Carpe Diem founder Rick Ogston says the school’s model is designed to allow students to master “textbook” skills upstairs, in the learning center. Then students rotate into classrooms downstairs in 35-minute periods throughout the day to apply that knowledge in projects teachers craft to encourage critical thinking and creativity.

Ogston says data from the online curriculum links the two together, helping teachers craft their lessons and know how far each student has progressed at any one time.

‘It Gets Messy’

How to integrate technology into the classroom to engage increasingly wired kids is one of the broadest questions facing education. But Indiana University associate professor Krista Glazewski — who consults with teachers and schools on how to use digital learning tools — isn’t sure blended learning is the answer.

“Learning isn’t just content and information to fill minds with, but it’s to engage students as humans in their own right,” Glazewski says. “Teachers are able to capture that, technology is not able to capture that.”

Glazewksi says she worries using technology pushes opportunities for spontaneous learning moments and critical thinking out of students’ experience:

Where is the space in the learning day for students to be able to ask these questions as they occur to them? More importantly, how are those questions being fostered in the students? Who is encouraging them to think more deeply about issues and topics and subjects, because they aren’t just empty vessels to be filled.

But Ogston says fostering critical thinking skills and creativity is part of Carpe Diem’s model and is built into the lessons teachers are offering in the classroom setting.

Ogston — who has worked as a U.S. Navy chaplain, a pastor, a counselor, and has masters degrees in both theology and education — acknowledges the contrast between Carpe Diem and a mainstream school can be jarring.

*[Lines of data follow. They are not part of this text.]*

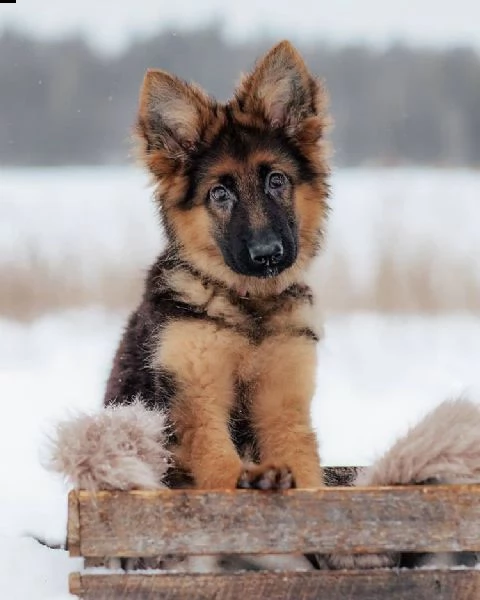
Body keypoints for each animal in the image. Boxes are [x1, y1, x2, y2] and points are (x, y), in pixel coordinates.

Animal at [104, 42, 330, 492]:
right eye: (220, 194)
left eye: (276, 180)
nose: (267, 254)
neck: (247, 305)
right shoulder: (194, 397)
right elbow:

“It looks like a call center, absolutely,” Ogston says, when asked about the learning center’s physical appearance. “But what does a classroom look like? If you look at the traditional classroom, you have kids lined up in rows. What was personal about that?”

Ogston says teachers have been trying for decades to teach kids at different ability levels — it’s known as “differentiating instruction” in the business. But he says kids have not received a truly individualized education, because in trying to teach to high-achieving and struggling students at once, educators end up teaching to the middle.

Carpe Diem tries to solve that problem, Ogston says. He told StateImpact:

We’ve gotta figure out a way to redesign facilities that will support kids best. When you begin to optimize learning for kids, it gets messy. And there’s no way one person, one teacher, can optimize learning for 30 kids or 40 kids in the classroom. That’s what technology leverages — it isn’t about technology. You’ve got to have a teacher. You’ve got to have a great teacher. You’ve got to have a teacher that undersands their content. Technology doesn’t replace a teacher, it enhances their role.

Carpe Diem’s building on Meridian Street is only the first of six schools Ogston plans to open by 2018. Other “blended” charter schools are already open in Muncie and Indianapolis, and plans are afoot to build others in Hammond, Gary, South Bend, Fort Wayne, and Evansville by 2024.